▶ Task A
Quote the post on staying focused, copying everything from "A few years" down to "gone to bed.".
▶ Task B
Continue the post about staying focused from the point where it stops.

▶ Excerpt provided

+-------+

This post is written by Leslie Hudson as a companion for Unit 35, Session 5 of The Gospel Project for Adults, Volume 12: From This World to the World to Come (Summer 2024).
As a writer, I spend many hours a day at the computer, attempting to focus on the writing project at hand. From time to time, I’ll find myself distracted by the thought that I need to look up something on the computer: “What’s the temperature outside? Is it going to rain tomorrow? Did she email me back? What time does the grocery store open in the morning?” None of these are pressing, ever, so when I catch myself off-task, I’ll pull up some “You had one job” memes to give me a little laugh and remind me to get back to writing.
Usually, though, I have no problem staying focused. You see, I’m a type-A, oldest child, self-driven, morning person to the core. Because of those elements, I have always found it came naturally to focus obsessively on certain goals in my life. When I was in second grade, I started taking gymnastics and had practice once or twice a week. Of course, that didn’t seem like enough work for a girl who wanted to be in the Olympics (and I most certainly did, thanks to Mary Lou Retton), so I did cartwheels and splits every afternoon in my front yard.
A few years later, after I broke my arm doing a back handspring and realized that my Olympic dreams were dashed, I found that piano was my foremost passion. I began practicing, not just learning the songs assigned to me but also memorizing them. When I got into high school, I would create a calendar of how to memorize ten songs per year, setting deadlines for each page of each song and how long it would take to be ready by the springtime adjudication. I asked my parents to move the piano into my bedroom so that I could practice at night after they had gone to bed.
In college, I would take each class’s syllabus and put all the important dates into my planner: tests, papers, projects, and more. If you would have been in class with me, I may have driven you crazy. Or I may have reminded you to study for that quiz on Tuesday.
As I moved on from being a student and into being a wife, mom, employee, and all the other responsibilities that come with adulthood, I found that my extremely focused mind-set was nowhere near where it was when I was younger. Maybe you’re the same way. It’s hard to be ruthlessly committed to one thing (keeping a clean house, preparing delicious meals, or crafting a creative homeschool lesson plan) when so many things are vying for your attention. I can do one thing well; I can’t do fifty things well.

+-------+

[Records from a data source]
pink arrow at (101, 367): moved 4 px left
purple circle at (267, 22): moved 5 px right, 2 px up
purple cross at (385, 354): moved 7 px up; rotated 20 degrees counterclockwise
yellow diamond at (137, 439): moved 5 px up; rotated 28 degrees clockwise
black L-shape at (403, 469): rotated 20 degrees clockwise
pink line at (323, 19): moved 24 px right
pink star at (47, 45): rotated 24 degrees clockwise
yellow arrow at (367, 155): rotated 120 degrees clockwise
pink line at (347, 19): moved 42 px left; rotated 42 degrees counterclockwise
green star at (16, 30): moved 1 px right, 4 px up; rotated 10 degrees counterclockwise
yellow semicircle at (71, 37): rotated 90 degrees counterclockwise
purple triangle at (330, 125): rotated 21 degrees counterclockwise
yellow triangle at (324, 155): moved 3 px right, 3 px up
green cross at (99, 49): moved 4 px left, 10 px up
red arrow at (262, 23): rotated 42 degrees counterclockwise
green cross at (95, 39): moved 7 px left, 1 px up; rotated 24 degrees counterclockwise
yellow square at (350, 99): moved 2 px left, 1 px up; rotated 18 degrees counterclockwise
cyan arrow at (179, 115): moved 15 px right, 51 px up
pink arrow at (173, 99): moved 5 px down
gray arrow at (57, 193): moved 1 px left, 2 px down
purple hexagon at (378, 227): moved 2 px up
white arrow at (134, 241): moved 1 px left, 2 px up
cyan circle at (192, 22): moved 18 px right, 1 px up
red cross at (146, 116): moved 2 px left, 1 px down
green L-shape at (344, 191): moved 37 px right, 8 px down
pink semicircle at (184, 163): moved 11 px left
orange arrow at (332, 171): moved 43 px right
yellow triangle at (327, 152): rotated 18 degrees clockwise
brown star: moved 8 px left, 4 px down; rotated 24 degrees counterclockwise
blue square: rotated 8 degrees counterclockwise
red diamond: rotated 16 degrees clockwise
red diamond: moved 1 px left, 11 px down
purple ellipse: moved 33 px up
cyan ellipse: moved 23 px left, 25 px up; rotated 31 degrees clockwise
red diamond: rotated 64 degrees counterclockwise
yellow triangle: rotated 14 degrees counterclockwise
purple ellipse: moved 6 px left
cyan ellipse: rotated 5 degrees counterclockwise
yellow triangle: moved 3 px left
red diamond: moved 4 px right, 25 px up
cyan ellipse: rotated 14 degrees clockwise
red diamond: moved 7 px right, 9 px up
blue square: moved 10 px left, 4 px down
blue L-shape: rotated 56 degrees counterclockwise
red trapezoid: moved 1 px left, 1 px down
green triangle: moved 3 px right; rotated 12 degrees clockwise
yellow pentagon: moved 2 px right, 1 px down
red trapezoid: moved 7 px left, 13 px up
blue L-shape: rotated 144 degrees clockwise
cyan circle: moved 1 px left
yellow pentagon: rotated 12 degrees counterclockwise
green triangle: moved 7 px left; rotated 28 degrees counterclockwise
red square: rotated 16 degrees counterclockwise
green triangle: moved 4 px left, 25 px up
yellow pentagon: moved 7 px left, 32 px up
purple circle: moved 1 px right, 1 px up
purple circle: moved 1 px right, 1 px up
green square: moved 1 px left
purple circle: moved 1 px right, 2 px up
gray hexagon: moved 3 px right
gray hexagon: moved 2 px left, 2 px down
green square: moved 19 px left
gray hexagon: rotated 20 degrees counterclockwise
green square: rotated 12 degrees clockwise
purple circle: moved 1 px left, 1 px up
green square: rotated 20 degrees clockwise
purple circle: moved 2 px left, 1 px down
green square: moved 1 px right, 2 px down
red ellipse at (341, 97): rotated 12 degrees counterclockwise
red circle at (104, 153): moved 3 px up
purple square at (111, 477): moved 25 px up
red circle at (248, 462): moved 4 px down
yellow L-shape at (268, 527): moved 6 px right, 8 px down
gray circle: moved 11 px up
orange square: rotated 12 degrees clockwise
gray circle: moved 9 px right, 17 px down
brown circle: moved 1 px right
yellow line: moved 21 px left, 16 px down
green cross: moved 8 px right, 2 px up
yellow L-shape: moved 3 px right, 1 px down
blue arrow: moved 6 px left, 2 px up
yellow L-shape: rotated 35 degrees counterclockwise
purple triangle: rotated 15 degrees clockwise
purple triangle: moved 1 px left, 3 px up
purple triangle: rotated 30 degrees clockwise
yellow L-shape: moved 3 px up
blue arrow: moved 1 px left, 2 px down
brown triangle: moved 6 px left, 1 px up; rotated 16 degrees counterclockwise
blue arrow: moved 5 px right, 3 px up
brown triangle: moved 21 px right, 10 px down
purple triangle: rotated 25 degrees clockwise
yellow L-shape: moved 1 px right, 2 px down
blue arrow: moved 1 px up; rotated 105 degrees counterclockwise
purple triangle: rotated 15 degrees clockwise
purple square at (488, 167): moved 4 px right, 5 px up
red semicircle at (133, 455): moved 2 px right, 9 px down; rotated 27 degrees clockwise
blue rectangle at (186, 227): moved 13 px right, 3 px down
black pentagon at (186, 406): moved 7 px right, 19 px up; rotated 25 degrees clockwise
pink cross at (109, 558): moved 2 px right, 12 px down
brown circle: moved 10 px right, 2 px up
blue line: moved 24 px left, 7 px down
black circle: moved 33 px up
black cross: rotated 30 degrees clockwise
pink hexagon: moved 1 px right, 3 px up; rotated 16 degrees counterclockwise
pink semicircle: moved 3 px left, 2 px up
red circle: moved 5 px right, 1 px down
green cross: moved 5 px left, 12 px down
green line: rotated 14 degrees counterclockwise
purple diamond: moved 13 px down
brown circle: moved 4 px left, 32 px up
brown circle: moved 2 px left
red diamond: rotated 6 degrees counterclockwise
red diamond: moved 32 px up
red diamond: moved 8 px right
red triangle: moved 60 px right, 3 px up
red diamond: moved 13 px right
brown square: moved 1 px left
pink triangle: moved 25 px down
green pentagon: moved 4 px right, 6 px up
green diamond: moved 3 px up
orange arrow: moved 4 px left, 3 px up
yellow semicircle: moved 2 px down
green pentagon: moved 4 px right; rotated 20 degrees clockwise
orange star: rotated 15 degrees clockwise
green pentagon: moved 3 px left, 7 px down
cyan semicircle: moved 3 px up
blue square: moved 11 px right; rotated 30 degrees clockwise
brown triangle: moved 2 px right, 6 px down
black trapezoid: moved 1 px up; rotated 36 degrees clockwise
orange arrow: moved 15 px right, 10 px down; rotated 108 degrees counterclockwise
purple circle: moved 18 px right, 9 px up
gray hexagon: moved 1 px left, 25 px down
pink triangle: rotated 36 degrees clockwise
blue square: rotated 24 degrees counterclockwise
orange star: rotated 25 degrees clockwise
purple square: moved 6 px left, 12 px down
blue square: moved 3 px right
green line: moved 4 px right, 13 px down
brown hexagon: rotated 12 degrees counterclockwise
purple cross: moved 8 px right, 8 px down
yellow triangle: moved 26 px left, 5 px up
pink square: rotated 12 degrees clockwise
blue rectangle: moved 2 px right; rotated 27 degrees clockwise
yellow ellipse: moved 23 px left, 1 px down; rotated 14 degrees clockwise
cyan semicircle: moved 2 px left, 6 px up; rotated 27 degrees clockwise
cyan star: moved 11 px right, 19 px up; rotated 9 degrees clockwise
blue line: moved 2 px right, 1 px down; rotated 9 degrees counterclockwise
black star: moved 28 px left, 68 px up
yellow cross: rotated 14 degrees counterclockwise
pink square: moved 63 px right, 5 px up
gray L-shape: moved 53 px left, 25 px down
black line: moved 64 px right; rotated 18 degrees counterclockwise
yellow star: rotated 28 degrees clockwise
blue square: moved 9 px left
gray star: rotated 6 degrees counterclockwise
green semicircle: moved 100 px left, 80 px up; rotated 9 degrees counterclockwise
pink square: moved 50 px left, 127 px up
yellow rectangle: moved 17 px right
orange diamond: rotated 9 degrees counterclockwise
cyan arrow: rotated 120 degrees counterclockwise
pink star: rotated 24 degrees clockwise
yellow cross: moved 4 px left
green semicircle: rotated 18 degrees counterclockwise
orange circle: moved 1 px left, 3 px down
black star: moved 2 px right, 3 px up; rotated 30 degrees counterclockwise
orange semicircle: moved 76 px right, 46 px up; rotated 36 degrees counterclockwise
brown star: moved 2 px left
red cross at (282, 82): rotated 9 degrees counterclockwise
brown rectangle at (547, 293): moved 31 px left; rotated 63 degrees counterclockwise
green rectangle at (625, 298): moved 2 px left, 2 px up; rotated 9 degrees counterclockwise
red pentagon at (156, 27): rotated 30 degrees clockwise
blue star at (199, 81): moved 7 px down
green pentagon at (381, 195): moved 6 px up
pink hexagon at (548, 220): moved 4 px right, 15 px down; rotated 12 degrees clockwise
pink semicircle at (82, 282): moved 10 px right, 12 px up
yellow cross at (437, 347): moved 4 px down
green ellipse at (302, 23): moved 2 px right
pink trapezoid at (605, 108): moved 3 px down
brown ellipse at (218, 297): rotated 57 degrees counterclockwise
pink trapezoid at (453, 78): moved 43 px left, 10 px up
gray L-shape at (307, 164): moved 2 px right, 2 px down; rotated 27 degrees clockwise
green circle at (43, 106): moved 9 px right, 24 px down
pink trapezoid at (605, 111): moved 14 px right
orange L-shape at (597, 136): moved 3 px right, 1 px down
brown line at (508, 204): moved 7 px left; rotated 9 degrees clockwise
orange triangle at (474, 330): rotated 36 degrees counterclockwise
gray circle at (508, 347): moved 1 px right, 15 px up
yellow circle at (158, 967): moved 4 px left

+-------+

▶ Task response A
A few years later, after I broke my arm doing a back handspring and realized that my Olympic dreams were dashed, I found that piano was my foremost passion. I began practicing, not just learning the songs assigned to me but also memorizing them. When I got into high school, I would create a calendar of how to memorize ten songs per year, setting deadlines for each page of each song and how long it would take to be ready by the springtime adjudication. I asked my parents to move the piano into my bedroom so that I could practice at night after they had gone to bed.

▶ Task response B
Which is why, in my mid-40s, I’ve let so many things fall by the wayside. Where in my 20s I set the goal of memorizing 100 scriptures a year, these days I’m content to simply pray through those words. Twenty years ago, I was spending two or more hours a day preparing for Women’s Bible Study every Tuesday; now I’m lingering over a conversation with God, whether that’s for ten minutes or an hour.
What changed? Well, honestly, I finally see that certain things are important and certain things aren’t. I admire my 8-year-old self who devoted her free time to gymnastics. I smile at those old piano calendars and the hours of practice I put in. I’m glad I delved into memorizing the Bible in my young adult years; those passages are still in my heart and my mind today. But I’ve also learned to turn my daily life—my to-do list, my plans, my chores—over to Jesus. I allow Him to interrupt me as He sees fit. I leave gaps of time for daydreaming, taking a walk, and planning so that I have those times of solitude and prayer.
I may be wrong, but I think that Paul and I probably tracked much the same in our lives. I can see him poring over the scrolls until the wee hours of the morning in his 20s, before he met Jesus on that Damascus Road. I see him practicing his Christian theology and his sermon delivery in his 30s and 40s as he sought Jesus in the Old Testament and from the testimonies of the apostles. And at age 55, as he landed in Rome, I bet he realized that some things could fall by the wayside. We still see Paul preaching and compelling people to believe, but we also see him welcoming people into his home. The zealous scholar found a place for hospitality and a slower pace of life.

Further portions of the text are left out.